**WHAT TO WORK ON**: Every line from the one with "left elbow: (467, 472)" through the end of the entries below must be retyped exactly, and only those lines. The pictures are not part of the copy.

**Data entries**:
————————
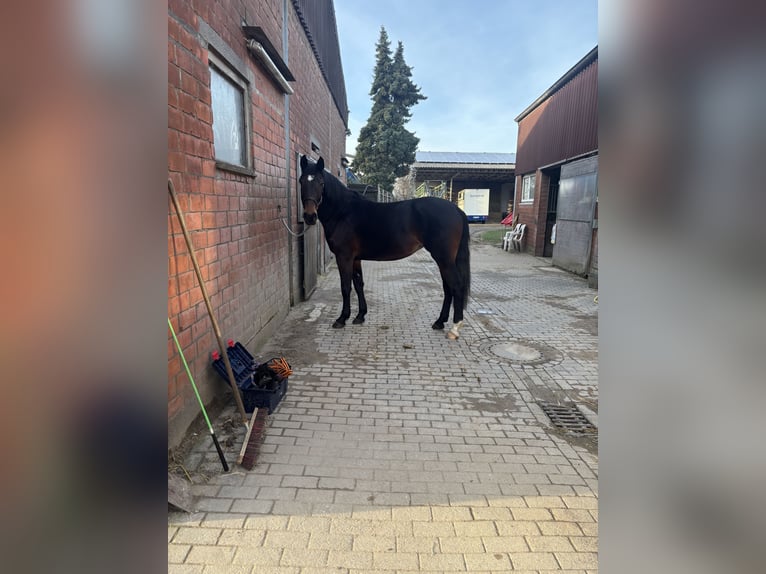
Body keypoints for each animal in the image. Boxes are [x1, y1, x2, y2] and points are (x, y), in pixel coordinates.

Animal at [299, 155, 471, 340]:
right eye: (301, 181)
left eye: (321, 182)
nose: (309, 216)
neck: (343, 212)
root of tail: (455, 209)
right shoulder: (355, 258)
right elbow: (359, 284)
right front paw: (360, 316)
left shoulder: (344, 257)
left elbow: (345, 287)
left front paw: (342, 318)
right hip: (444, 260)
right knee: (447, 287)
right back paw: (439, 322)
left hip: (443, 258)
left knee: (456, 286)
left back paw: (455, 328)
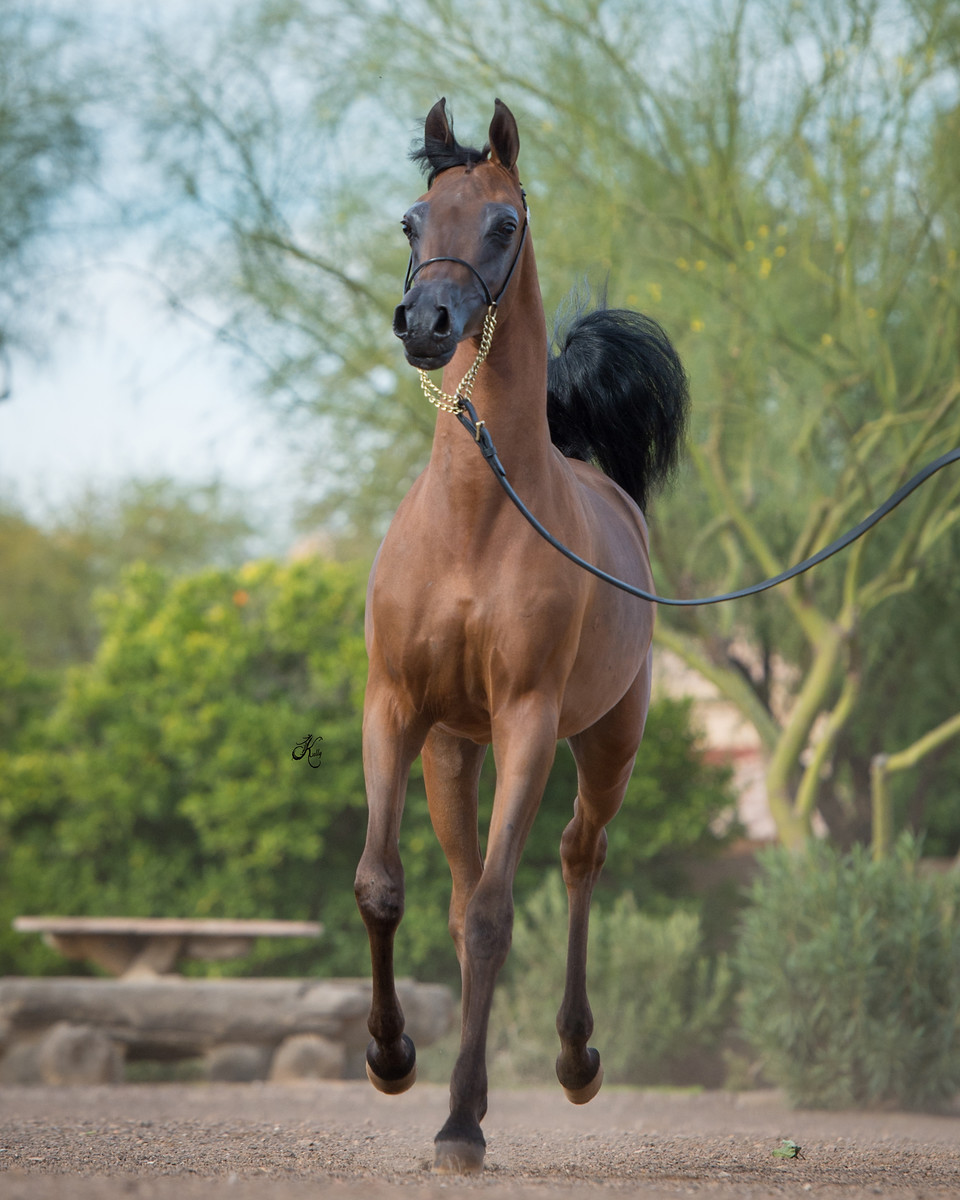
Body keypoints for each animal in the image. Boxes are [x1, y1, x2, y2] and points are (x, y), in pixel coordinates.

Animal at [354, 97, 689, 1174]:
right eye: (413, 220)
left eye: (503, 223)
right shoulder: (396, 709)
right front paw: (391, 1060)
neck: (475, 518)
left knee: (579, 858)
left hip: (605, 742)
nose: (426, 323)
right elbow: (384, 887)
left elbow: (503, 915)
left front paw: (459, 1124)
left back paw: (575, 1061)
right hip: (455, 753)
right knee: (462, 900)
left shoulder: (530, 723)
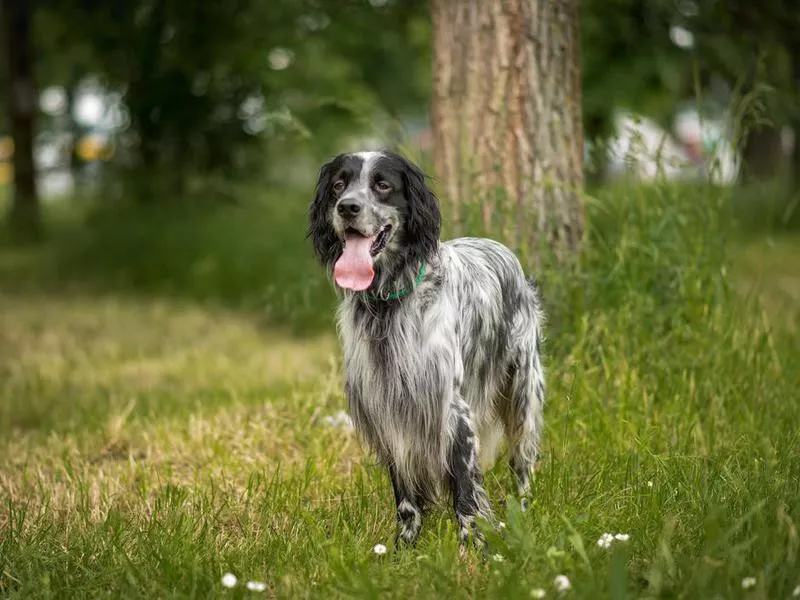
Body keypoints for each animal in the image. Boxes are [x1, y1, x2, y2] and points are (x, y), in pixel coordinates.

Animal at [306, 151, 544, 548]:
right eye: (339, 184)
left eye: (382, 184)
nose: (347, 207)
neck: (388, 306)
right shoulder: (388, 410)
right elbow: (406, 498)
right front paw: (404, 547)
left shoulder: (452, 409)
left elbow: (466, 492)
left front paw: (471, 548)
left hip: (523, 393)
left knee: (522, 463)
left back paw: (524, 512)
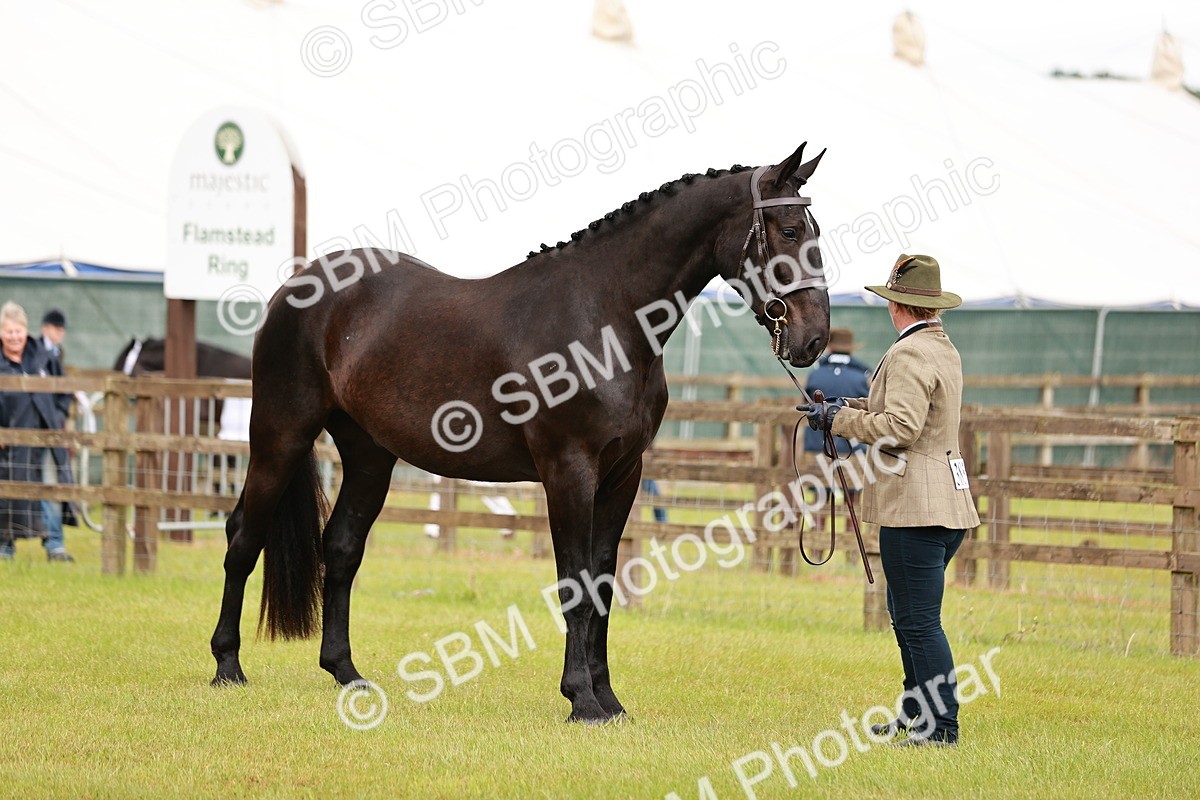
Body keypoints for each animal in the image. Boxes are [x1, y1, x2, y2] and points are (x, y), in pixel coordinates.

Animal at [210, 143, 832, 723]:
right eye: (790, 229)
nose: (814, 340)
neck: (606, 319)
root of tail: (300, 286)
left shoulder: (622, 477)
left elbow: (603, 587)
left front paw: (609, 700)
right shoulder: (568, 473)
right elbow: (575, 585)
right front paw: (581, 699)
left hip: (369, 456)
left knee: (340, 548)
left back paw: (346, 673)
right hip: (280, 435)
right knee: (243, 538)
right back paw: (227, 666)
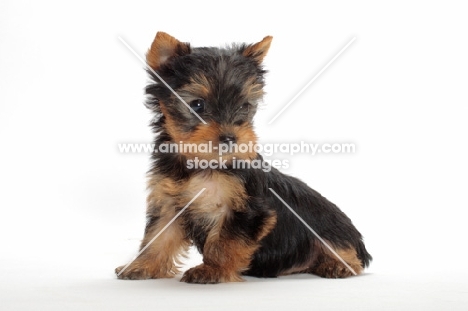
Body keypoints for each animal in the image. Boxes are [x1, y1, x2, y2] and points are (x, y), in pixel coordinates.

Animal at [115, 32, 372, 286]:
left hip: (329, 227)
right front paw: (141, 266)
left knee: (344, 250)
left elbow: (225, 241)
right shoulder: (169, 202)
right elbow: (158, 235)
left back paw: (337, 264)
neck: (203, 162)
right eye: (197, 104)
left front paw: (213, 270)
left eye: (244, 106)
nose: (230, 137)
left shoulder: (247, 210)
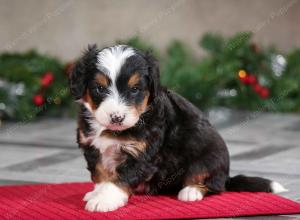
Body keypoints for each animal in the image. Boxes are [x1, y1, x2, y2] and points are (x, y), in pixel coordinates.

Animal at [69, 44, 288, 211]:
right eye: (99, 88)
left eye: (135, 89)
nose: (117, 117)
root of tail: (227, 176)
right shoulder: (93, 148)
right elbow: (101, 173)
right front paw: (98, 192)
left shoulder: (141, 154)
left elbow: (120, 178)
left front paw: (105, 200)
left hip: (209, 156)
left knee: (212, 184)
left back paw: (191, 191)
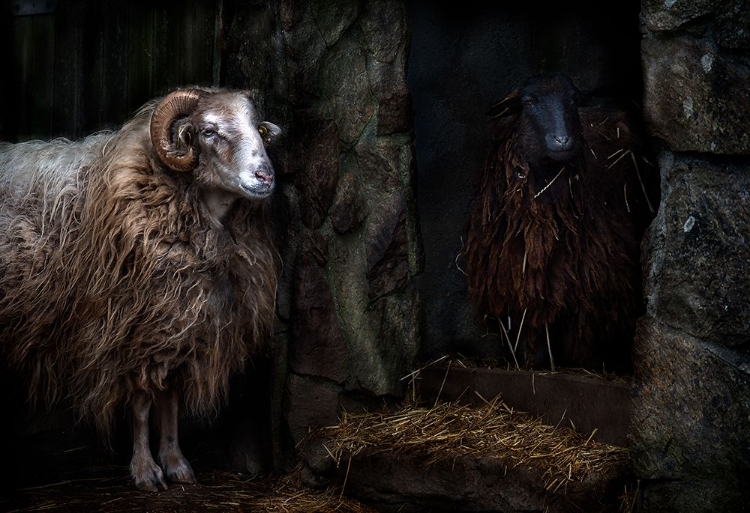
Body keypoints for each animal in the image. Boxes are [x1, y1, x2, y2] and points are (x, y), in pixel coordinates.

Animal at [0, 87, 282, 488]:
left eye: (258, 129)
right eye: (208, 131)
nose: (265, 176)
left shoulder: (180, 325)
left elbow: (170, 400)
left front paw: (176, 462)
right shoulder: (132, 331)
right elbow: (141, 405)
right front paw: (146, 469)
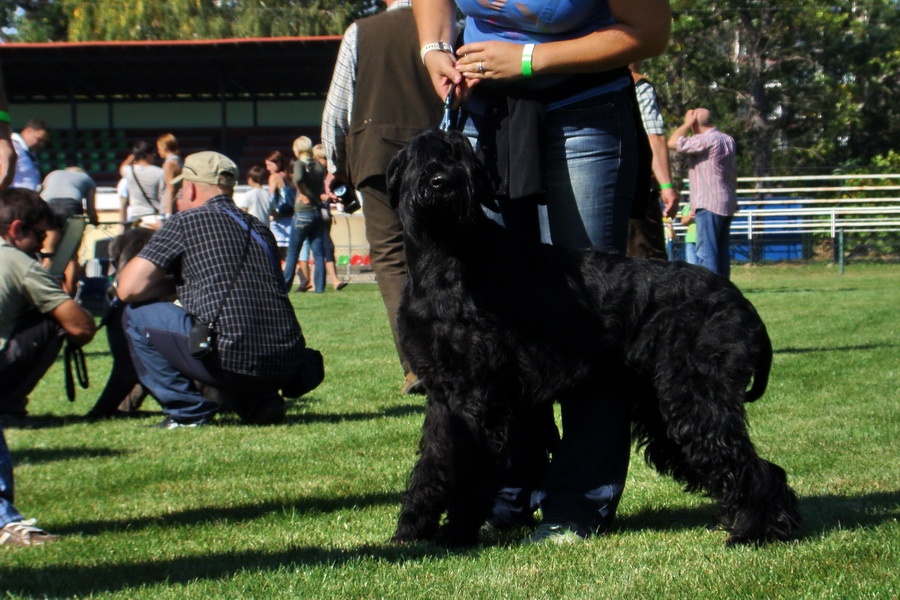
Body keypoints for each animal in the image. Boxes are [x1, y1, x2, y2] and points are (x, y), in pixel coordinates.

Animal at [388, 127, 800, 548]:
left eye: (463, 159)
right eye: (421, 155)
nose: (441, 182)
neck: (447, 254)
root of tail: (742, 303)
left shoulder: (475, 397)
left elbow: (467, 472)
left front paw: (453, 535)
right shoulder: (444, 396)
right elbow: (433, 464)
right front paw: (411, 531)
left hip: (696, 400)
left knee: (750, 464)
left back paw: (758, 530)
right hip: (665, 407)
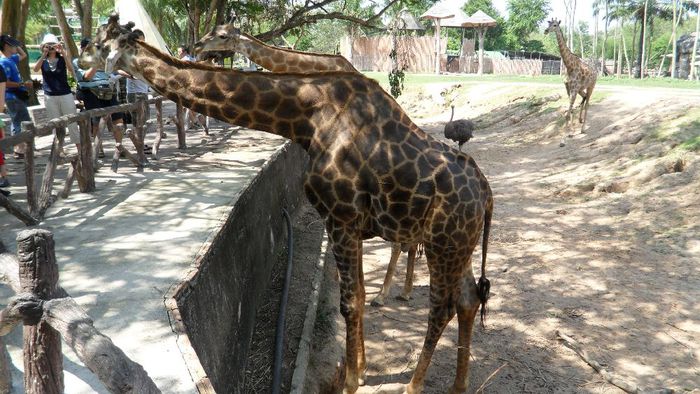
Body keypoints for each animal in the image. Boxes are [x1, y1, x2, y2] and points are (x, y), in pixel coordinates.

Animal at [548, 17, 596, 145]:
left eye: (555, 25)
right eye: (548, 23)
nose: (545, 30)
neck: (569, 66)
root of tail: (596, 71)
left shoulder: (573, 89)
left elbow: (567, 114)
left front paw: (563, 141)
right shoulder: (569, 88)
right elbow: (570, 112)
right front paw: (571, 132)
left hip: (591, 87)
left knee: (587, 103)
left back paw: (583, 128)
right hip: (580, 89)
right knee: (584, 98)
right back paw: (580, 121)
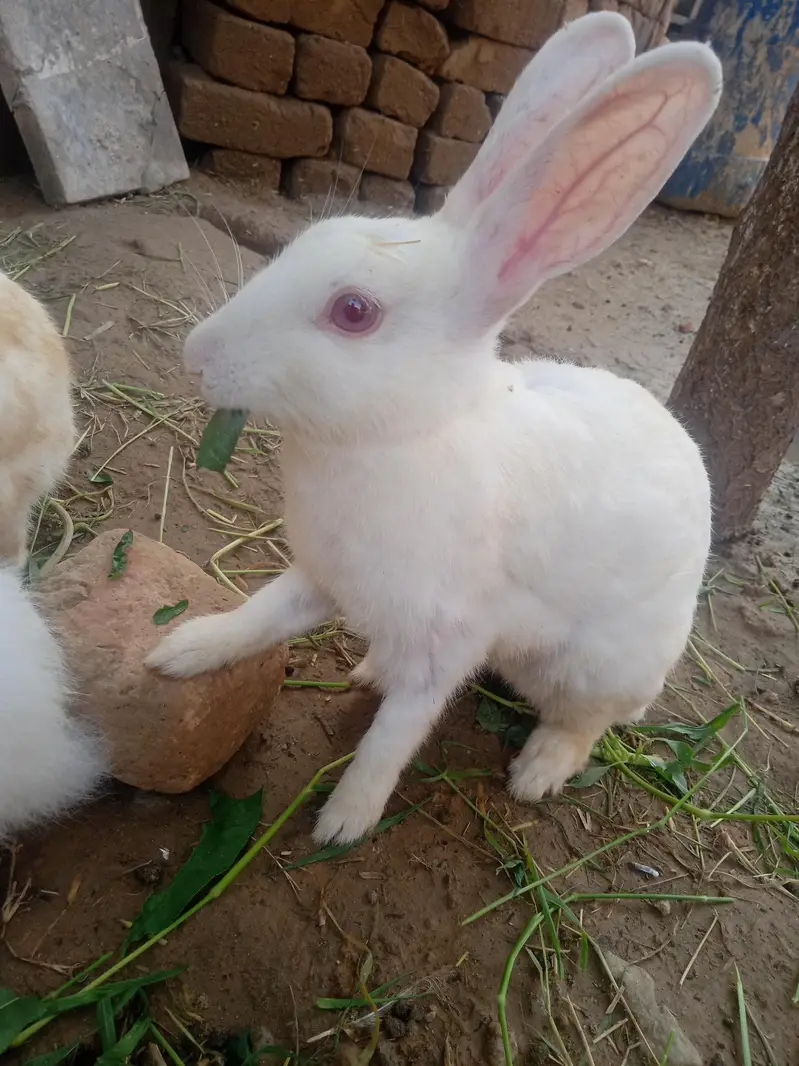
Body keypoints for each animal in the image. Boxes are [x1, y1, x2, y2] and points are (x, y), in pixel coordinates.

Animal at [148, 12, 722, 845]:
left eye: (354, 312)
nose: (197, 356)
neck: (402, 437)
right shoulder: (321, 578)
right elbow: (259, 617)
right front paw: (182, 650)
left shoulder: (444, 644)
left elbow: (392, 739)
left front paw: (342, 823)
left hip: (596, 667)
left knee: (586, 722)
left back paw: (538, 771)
————————
**ANSWER SPACE**:
left elbow: (467, 472)
left front paw: (453, 535)
right shoulder: (444, 396)
right elbow: (433, 464)
right front paw: (411, 531)
left hip: (696, 400)
left knee: (750, 464)
left back paw: (758, 530)
right hip: (665, 407)
Body keypoints for each animal in the image. Boxes are [x1, y1, x2, y2] and points are (x, y), in pixel coordinates.

Animal at [548, 17, 596, 145]:
left eye: (555, 25)
right eye: (548, 23)
nose: (545, 30)
neck: (569, 66)
root of tail: (596, 71)
left shoulder: (573, 89)
left elbow: (567, 114)
left front paw: (563, 141)
right shoulder: (569, 88)
right elbow: (570, 112)
right front paw: (571, 132)
left hip: (591, 87)
left knee: (587, 103)
left back paw: (583, 128)
right hip: (580, 89)
right knee: (584, 98)
right back paw: (580, 121)
Body keypoints for each animal in the image. Boxes are [x1, y1, x2, y2] and points are (x, y), in pixel coordinates.

Animal at [148, 12, 722, 845]:
left eye: (354, 312)
nose: (197, 356)
neck: (402, 437)
right shoulder: (321, 578)
right elbow: (259, 617)
right front paw: (182, 650)
left shoulder: (444, 644)
left elbow: (392, 739)
left front paw: (342, 823)
left hip: (596, 667)
left knee: (586, 722)
left back paw: (538, 771)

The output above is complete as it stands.